Vincent D'Onofrio is a bit of a magician. Has been for some time now. It started when he was a kid in Florida, where there was this small magic shop in Hialeah city he used to go to, owned by a Cuban couple - big entertainers in Cuba before the revolution. The guy used to teach him the odd thing. Other times he'd hang out with Cuban street magicians, picking up bits of business, "anything from sleight of hand to crap with doves". He can still do some of it, he says. "I can still do some awesome card tricks. I can still do sleight of hand."
I can well believe him. He's certainly got the hands for it. D'Onofrio is a big man, on the high side of six foot, and everything is in proportion.
"Anything else beyond sleight of hand is just gimmick stuff anyway, " he continues. "You just buy a magic trick."
None of this will come as much of a surprise to D'Onofrio's unexpectedly large fanbase.
They've long had him pinned down as rather magical, though more for his way with character parts than his way with cards. He is, according to one fan website, "the world's greatest character actor"; the Internet Movie Database, the film enthusiast's first-stop website, has him down as a "human chameleon".
Some of you might be scratching your head at this point. Certainly, in the days before I meet the actor, most people respond to the mention of his name with a look of incomprehension and the question: "Vincent who?" But you do know him. You just might not know you know him. So let me introduce you. Vincent - never Vince, he tells me - D'Onofrio has been the large guy in the corner of a whole host of movies big and small (around 50, he reckons) in the last 20-odd years. He's worked with everyone from Oliver Stone to Julia Roberts;
from Spike Lee to Jennifer Lopez.
Specifics? OK, in Stanley Kubrick's Vietnam epic Full Metal Jacket he played Private Gomer Pyle, the fat boy with the moon face who ends up shooting his sadistic drill sergeant and then blowing the top of his head all over the latrine. In Men in Black he's Edgar, the dungareed redneck who gets infested by an alien bug and starts slouching around Washington DC with insects spilling out of his sleeves. In the over-the-top and often deeply unpleasant J.Lo thriller The Cell he's a serial killer, Carl Stargher, who drowns his female victims in a holding tank and then bleaches their skin. Nice. And in Tim Burton's gorgeous love letter to Z-grade movie-making Ed Wood, he plays Orson Welles. You're with me now?
Yeah, that's the guy.
• • • • • • •
[Study questions]:
- 1) Answer these questions using the profile of Vincent D'Onofrio:
(a) In which city was the magic shop he visited as a kid?
(b) What does the Internet Movie Database call him?
(c) What is the name of his character in Men in Black?
- 2) Carry on writing the profile of Vincent D'Onofrio, picking up right after its final line.

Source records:
• • • • • • •
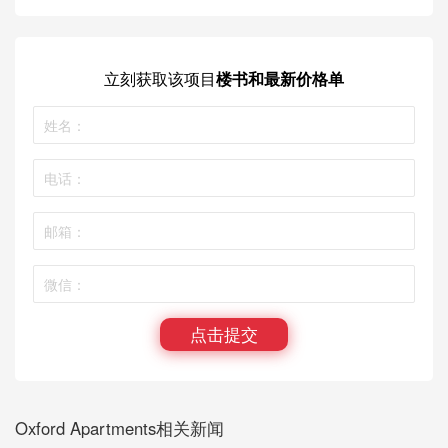
立刻获取
该项目
楼书和最新价格单
点击提交
Oxford Apartments相关新闻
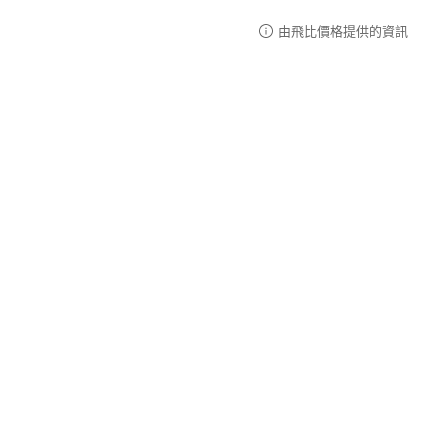
由飛比價格提供的資訊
• • • • • • •
[List of answers]:
- 1)
(a) Hialeah, in Florida.
(b) A "human chameleon".
(c) Edgar.

- 2)
D'Onofrio is not a leading man by nature or choice (his choice, that is, though presumably also Hollywood's). There are the odd exceptions, though. A few little-seen indie movies, mostly; oh yes, and then there's his television series. This week D'Onofrio returns to channel five as Detective Robert Goren in Law and Order: Criminal Intent. It's one of the many American crime buy-ins alongside the likes of CSI, CSI Miami and parent show Law and Order that have helped raise the channel's profile and quality threshold in the past few years. Viewing figures too - Criminal Intent regularly pulls in more than two million viewers for channel five, which works out as a 13 per cent share in industry-speak.
In the US, meanwhile, its ratings come in at about 18 million.
Like its contemporaries, Criminal Intent is a busy, tightly plotted hour-long drama (around 42 minutes if you cut out the ads).
What makes it different is the way it is built around D'Onofrio's performance. While everyone else in the cast - his fellow cops and the people, good and bad, who cross his path - play everything straight, D'Onofrio is given the chance to have some fun. And he takes it.
He is reminiscent of a beefier John Malkovich (if you take away the mincing self-regard), moving his ursine frame around the interrogation room gracefully, even camply at times, while speaking just above a whisper. It's surprisingly compelling stuff.
He's not moving around a lot today, but the soft-spokenness is present and correct in this dimly lit room in the Covent Garden Hotel.
Outside is one of London's chicest boutique shopping areas; just a stone's throw away is Sam Roddick's upmarket sex shop Coco de Mer, nestling in between pricey clothes stores and restaurants. D'Onofrio hasn't been exploring, though. Since arriving from Monaco, where he was also on press duty, he's been cocooned in the hotel catching up with the latest trends in British comedy (he's just been watching The Office, and apologises at one point for a particularly David Brent-ian mannerism; after I leave he's got a League of Gentlemen DVD to watch). More importantly, though, he's been catching up with his rest: "I only got off work a few days ago and I'm just dying to get some sleep."
It's unclear whether his just-about-audible murmur of a voice is natural or for actorly effect, but it is complemented by a nervous cough every time he starts to essay an opinion.
He's by no means a difficult interviewee, but it seems he doesn't enjoy the experience. He says he is uncomfortable with the whole idea of celebrity. All actors say the same as a matter of course, but for once it sounds convincing.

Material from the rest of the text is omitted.